Sometimes, one gets to play a game that is brilliant. Sometimes, you get to see a game with style so impeccable, so impetuous that you must salute the noble men and women who made it.

And other times, you get to play a game like “The Legend of Zelda: Spirit Tracks.”

I don’t know where the series went wrong. In a series filled with adventure — a series that spawned some of the finest games of all time (“The Legend of Zelda,” “Ocarina of Time,” “Majora’s Mask”) — how did we come to this? “Spirit Tracks” isn’t even offensively bad like “Twilight Princess” ... it’s just bad. This game is so relentlessly mediocre, even a hipster couldn’t enjoy it.

“Spirit Tracks” starts you, as classic protagonist Link, off in some small village that you never visit again. After that, you go to some castle, get your degree in train handling, some stuff happens, and the bad guys kidnap Princess Zelda’s body (ew?).

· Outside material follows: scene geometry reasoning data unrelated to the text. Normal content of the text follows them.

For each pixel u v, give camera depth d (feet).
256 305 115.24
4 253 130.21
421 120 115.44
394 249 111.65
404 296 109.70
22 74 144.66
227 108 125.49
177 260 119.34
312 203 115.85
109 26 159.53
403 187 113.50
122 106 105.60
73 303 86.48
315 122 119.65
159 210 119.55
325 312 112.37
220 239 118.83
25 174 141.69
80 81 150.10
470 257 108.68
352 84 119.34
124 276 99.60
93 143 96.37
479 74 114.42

Ugh, even summarizing it brings back the memories — memories of valuable time being wasted on inane tutorials, of people I don’t care about saying stuff I care even less about. Is this how Nintendo plans to win over “casual gamers?” With insipid tutorials and passionless design?

Overall, my memories are of my time being taken for granted.

Compared to the rest of the series, this game falls embarrassingly short. Remember the first “Zelda?” There were no insults there. You could have gone most of the game without even knowing you could get a sword. Nothing was handed to you. There were no cheap victories and no cheap losses. The game was straight with you.

That is not the case with “Spirit Tracks.” The game is so busy trying to cover its own behind, it forgets the reason I put it into my DS in the first place; it forgets to be any good.

The only reason I’m not giving this game an even worse recommendation is that it’s clear that the men and women who made it aren’t complete morons. Every now and then, you get a taste of something good — a hint at a concept that could really kick the game into high gear.

But then the concept winds up getting so watered down that you forget what you were even hoping for in the first place.

And that’s as good of an end as this game deserves.